Humane Society of the U.S. herpetologist Teresa Telecky on
September 6 asked the Food and Drug Administration to ban all sales
of live reptiles as pets. That isn’t likely to happen, but
communities around the U.S. are adding exotic pet restrictions to
their existing animal control ordinances.
Big cats
Also of rising concern are large carnivores, especially
cats, like the tiger who grabbed Matthew Scott, 3, out of his
grandfather Kerry Quinney’s arms and killed him in front of his
parents, James and Charlotte Scott, on October 10 in the back yard
of a mobile home in Lexington, Texas. Three tigers occupied the
yard, police said.
It was scarcely a unique or isolated incident. Wildlife
artist Don Blakney, 61, of Princeton, Minnesota, was severely
injured on October 1 by one of his two pet pumas.

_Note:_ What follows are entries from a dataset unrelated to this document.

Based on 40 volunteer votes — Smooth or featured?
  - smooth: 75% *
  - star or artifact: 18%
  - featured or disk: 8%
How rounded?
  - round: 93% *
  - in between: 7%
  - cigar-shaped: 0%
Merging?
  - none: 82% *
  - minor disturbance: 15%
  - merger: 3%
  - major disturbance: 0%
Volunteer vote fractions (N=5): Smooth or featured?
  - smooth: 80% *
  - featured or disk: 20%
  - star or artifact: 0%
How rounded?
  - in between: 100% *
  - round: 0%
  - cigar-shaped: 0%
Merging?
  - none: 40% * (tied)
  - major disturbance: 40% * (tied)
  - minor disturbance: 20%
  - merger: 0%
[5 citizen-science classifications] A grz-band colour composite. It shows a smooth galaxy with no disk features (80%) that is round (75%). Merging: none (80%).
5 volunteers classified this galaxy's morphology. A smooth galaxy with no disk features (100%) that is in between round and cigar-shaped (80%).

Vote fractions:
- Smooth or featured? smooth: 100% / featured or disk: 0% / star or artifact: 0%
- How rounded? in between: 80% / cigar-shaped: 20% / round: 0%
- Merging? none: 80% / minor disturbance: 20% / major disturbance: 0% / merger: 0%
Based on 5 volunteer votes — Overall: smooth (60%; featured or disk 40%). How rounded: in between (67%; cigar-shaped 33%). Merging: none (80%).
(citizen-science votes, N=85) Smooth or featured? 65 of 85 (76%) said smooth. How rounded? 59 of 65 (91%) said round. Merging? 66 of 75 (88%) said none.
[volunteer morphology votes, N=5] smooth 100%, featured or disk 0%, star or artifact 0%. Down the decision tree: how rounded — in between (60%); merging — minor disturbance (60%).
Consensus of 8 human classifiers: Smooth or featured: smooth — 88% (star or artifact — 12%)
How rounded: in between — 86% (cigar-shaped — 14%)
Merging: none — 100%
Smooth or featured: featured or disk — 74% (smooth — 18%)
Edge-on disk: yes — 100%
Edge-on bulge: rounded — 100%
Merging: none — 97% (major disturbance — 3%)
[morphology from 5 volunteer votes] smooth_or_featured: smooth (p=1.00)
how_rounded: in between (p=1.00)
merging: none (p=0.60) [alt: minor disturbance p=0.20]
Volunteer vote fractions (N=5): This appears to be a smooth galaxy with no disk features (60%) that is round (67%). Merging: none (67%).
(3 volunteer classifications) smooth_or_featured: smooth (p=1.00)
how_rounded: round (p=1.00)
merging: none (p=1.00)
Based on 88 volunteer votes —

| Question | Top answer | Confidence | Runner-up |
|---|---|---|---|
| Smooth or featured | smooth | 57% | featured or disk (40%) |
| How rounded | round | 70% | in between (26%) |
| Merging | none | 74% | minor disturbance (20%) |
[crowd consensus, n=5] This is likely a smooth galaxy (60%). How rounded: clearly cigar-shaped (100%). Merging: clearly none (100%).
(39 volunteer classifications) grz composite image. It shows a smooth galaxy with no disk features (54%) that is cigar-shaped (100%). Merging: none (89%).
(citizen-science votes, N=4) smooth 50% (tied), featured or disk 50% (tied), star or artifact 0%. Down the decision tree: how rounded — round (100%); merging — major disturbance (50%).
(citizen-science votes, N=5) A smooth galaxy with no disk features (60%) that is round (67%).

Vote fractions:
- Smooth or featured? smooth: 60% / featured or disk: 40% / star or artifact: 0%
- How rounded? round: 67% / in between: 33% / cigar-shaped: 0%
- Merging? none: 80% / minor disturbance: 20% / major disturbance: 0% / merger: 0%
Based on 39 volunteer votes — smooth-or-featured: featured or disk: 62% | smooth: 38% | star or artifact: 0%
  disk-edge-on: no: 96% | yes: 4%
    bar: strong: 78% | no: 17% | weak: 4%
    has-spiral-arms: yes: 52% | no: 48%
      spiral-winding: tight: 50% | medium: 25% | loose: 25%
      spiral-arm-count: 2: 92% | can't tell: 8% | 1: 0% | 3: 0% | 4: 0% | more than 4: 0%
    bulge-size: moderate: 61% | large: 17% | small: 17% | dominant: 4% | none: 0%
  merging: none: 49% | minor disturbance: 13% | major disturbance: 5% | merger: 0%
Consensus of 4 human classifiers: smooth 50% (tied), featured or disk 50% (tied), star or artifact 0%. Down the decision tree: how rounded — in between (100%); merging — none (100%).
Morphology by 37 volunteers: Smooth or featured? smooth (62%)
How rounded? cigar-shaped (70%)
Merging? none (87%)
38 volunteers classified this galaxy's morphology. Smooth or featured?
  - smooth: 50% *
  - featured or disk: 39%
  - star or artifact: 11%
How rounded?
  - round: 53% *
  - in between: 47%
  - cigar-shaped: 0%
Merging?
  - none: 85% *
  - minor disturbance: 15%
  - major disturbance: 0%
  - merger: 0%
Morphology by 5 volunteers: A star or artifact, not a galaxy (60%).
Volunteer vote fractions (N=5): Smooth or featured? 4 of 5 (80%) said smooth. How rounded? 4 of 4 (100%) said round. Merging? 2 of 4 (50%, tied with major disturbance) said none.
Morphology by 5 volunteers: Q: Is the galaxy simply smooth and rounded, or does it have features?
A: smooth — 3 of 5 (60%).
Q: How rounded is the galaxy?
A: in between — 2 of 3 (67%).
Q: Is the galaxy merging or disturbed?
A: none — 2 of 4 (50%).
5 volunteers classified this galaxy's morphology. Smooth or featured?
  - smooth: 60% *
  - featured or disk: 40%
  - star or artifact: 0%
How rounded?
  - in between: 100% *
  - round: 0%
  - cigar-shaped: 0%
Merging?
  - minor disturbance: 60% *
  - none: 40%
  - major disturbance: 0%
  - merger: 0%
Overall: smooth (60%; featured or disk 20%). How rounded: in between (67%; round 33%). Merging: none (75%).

Police and animal control officials in Pittsburgh,
Pennsylvania, meanwhile sought a 42-pound serval named Mr.
Bigglesworth, who on October 3 escaped from owner Mark Nernberg’s
yard for the second time in a month and fourth time in two years.
ANIMAL PEOPLE has warned often since 1995 that the behavior
of many pumas who come into conflict with humans points toward
captive background, followed by abandonment when the pumas grow too
big for their keeper to handle.
Confirmation of the hypothesis that problem pumas tend to be
ex-pets came on September 1 from Minnesota Department of Natural
Resources regional conservation officer supervisor Tom Provost,
after a DNR staff member took an anonymous call from a man who
admitted having released a female puma and two cubs near Big Sandy
Lake.
On August 29, rural resident Jim Bennett, 56, unexpectedly
met the emaciated female on his front porch. He escaped unharmed
when his chocolate Labrador retriever, Shadow, hurled himself at
the puma–and Shadow escaped, after the puma pinned him down, when
Bennett kicked the puma in the head twice.
In the early hours of the following morning, Bennett shot
the puma as she was shredding the dog’s bedding on his deck. Several
hours later the cubs appeared, were captured by DNR staff, and were
donated to the Minnesota Zoo for eventual exhibit.
Confirmed escapes and attacks involving big cats occur only
about half as often as such incidents involving dangerous reptiles,
but human deaths and injuries occur with similar frequency.

New laws

A Texas state law taking effect on September 1 gave cities
and counties the authority to fine people who keep any of 19
dangerous species in violation of ordinances. Tarrant County and
Dallas County immediately adopted the necessary enabling resolutions.
Other new anti-dangerous pet ordinances were recently adopted
in Whitehall Township, Pennsylvania; Washington County, Arkansas;
and Ferndale, Michigan.
Sheriff Herb Nye of Leavenworth County, Kansas, is pushing
hard for a similar ordinance, after a bear and a lion owned by
Lawrence resident Richard Provance, 31, bit viistors within a week
of each other in late August. Neither victim was seriously injured.
Nye said that under present law, the county can intervene if
animals are neglected or abused, but has no authority to act if they
pose a potential threat to the public.